• EXCERPTED TEXT
----------
Rishon LeZion in 1937

Rishon LeZion was founded on 31 July 1882, by ten Lovers of Zion pioneers from Kharkiv, Ukraine (then the Russian Empire) headed by Zalman David Levontin. Reuven Yudalevich was also a member of the group. The British vice-consul in Jaffa, Haim Amzaleg, purchased 835 acres of land southeast of present-day Tel Aviv, the site of watering holes called ‘Uyūn Qārā (literally 'fountain of the crier') from Mustafa Abdallah ali Dajan. According to Marom, ‘Uyūn Qārā offered "a convenient launching pad for early land purchase initiatives which shaped the pattern of Jewish settlement until the beginning of the British Mandate". Amzaleg signed a declaration to the settlers stating that none of the structures on this land would ever be his own.

In addition to the problems posed by sandy soil and lack of water, the newcomers had no agricultural experience. Baron Rothschild brought in experts who drilled for water, finding the groundwater table uneven. Wells were built at a depth of 20–25 meters.

After the Biluim arrived, the town slowly began to develop. On 23 February 1883, the settlers found water in the wells. To mark this occasion, the village emblem was inscribed with a verse from the Torah: "We have found water." (Genesis 26:32) Fani Belkind, Israel Belkind, Shimshon Belkind, Yoel Drubin, Haim Hissin, and David Yudilovich were among the Biluim who arrived in Rishon Lezion at this time.

In 1883, Itzhak Leib Toporovski a blacksmith of the young village created the first iron plow in the land of Israel, and in 1885 the flag that would later become the flag of Israel was raised for the first time as part of the celebrations of the 3rd anniversary of the village.

When Baron Edmond James de Rothschild took over, sending in his administrators and agricultural guide Shaul Helzner of Mikve Israel, major progress was made in the spheres of agriculture, citrus and viticulture. In November 1883 the first rows were planted, led by ten Russian farmers who were further trained at Mikveh Israel agriculture school, also funded in part by Rothschild. The Great Synagogue, which became a major focus of life in Rishon LeZion, was built between 1885 and 1889. Under Rothschild's patronage, the Carmel-Mizrahi Winery was, established in 1886. The Baron Edmond James de Rothschild and his wife Adelheid von Rothschild came to visit the village a year later in 1887.
----------
• ENTRIES PROVIDED
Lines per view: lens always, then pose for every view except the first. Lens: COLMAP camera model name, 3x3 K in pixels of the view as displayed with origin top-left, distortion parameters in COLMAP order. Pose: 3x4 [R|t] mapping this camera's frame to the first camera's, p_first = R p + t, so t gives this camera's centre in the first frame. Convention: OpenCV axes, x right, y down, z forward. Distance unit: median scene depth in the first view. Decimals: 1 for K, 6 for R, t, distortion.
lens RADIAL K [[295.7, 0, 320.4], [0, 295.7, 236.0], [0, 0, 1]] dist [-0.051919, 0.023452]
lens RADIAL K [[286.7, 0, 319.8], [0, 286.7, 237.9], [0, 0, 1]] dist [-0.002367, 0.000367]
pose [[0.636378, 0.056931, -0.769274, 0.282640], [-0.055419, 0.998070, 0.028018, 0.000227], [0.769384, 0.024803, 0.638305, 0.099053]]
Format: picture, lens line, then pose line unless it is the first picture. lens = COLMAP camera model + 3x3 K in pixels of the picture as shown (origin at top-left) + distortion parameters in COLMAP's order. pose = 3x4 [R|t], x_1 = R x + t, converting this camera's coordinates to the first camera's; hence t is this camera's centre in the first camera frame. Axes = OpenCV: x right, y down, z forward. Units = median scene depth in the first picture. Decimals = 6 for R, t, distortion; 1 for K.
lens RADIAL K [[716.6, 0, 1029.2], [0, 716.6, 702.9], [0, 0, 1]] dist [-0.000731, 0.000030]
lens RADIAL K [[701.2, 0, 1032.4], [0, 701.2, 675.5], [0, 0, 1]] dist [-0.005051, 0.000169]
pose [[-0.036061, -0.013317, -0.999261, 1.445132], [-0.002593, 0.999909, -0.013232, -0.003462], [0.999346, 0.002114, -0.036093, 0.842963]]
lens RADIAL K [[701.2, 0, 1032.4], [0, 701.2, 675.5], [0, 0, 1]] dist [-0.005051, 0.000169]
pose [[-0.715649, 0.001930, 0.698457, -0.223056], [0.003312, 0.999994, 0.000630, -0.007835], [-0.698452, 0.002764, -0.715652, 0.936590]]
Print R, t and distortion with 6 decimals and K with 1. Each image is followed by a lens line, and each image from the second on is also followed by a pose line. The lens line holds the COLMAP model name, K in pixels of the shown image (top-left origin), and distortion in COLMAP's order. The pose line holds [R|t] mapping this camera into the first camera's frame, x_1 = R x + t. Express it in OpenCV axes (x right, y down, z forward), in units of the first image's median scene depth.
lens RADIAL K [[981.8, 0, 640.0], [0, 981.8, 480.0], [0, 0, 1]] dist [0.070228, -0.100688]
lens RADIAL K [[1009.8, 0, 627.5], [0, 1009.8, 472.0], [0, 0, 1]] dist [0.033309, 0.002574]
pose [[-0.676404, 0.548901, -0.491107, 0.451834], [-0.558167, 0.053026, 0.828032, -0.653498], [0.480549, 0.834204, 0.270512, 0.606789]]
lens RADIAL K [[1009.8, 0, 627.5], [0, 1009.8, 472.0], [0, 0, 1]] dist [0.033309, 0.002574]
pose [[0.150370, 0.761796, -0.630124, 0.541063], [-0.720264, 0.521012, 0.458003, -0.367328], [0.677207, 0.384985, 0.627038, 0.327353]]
----------
• EXERCISE 1
From the passage on Rishon LeZion's early history, list every member of the Biluim named as arriving in the village.
• EXERCISE 2
Carry on the passage on Rishon LeZion's early history from where it stops.

• EXERCISE ANSWER 1
Fani Belkind, Israel Belkind, Shimshon Belkind, Yoel Drubin, Haim Hissin, David Yudilovich

• EXERCISE ANSWER 2
In 1886, as Rishon LeZion's population of around 300 included several dozen children who required proper education, the Haviv elementary school was established in Rishon LeZion as the first modern school to teach exclusively in Hebrew. Dov Lubman Haviv taught there and Mordechai Lubman Haviv was an educational inspector. Eliezer Ben-Yehuda, the leading figure in the revival of Hebrew, was a teacher in Rishon LeZion, as was his colleague David Yudilovitz. In 1898, the first Hebrew kindergarten in the world was established by Esther (Shapira) Ginzburg a former student of the Haviv school.

Naphtali Herz Imber, the later famed Hebrew language poet, lived in Rishon LeZion for a few years in the late 1880s. He recited his poem, Tikvahtenu, to eager ears. In 1887, Shmuel Cohen, a young resident of Rishon with a musical background, observed the emotional response of the local Jewish farmers to Imber's poem. Using his musical skill, he put the poem to music. Cohen's musical composition was an adaptation of a Moldavian/Romanian folk song, "Carul cu Boi" ("The Cart with Oxen"). The catalyst of Cohen's musical adaptation facilitated the quick, enthusiastic spread of Imber's poem throughout all the Zionist communities of Mandatory Palestine. Within a short few years, it spread globally to pro-Zionist communities and organizations becoming the unofficial Zionist National Anthem.

In 1933, at the 18th Zionist Congress in Prague, the Imber/Cohen Zionist National Anthem, formally adopted, was renamed the Hatikvah (The Hope). In November 2004, the State of Israel formally adopted Shmuel Cohen's 1887 musical adaptation to a newly shortened, modified version of Imber's poem, creating the modern Israeli National Anthem, the Hatikvah.

In 1888, the medicine house, the baron's stables, and the baron's clerks house were built. In 1889 the building in which the Carmel-Mizrahi Winery is located was built. A telephone was added to the winery in 1891 and in 1898 electricity was installed. In 1890, a palm boulevard was planted in the location of the future city park. The Rishon LeZion orchestra was established in 1895. In 1898, the year Theodor Herzl visited the settlement, the city park (then the village park) was established and a water tower was built next to the well.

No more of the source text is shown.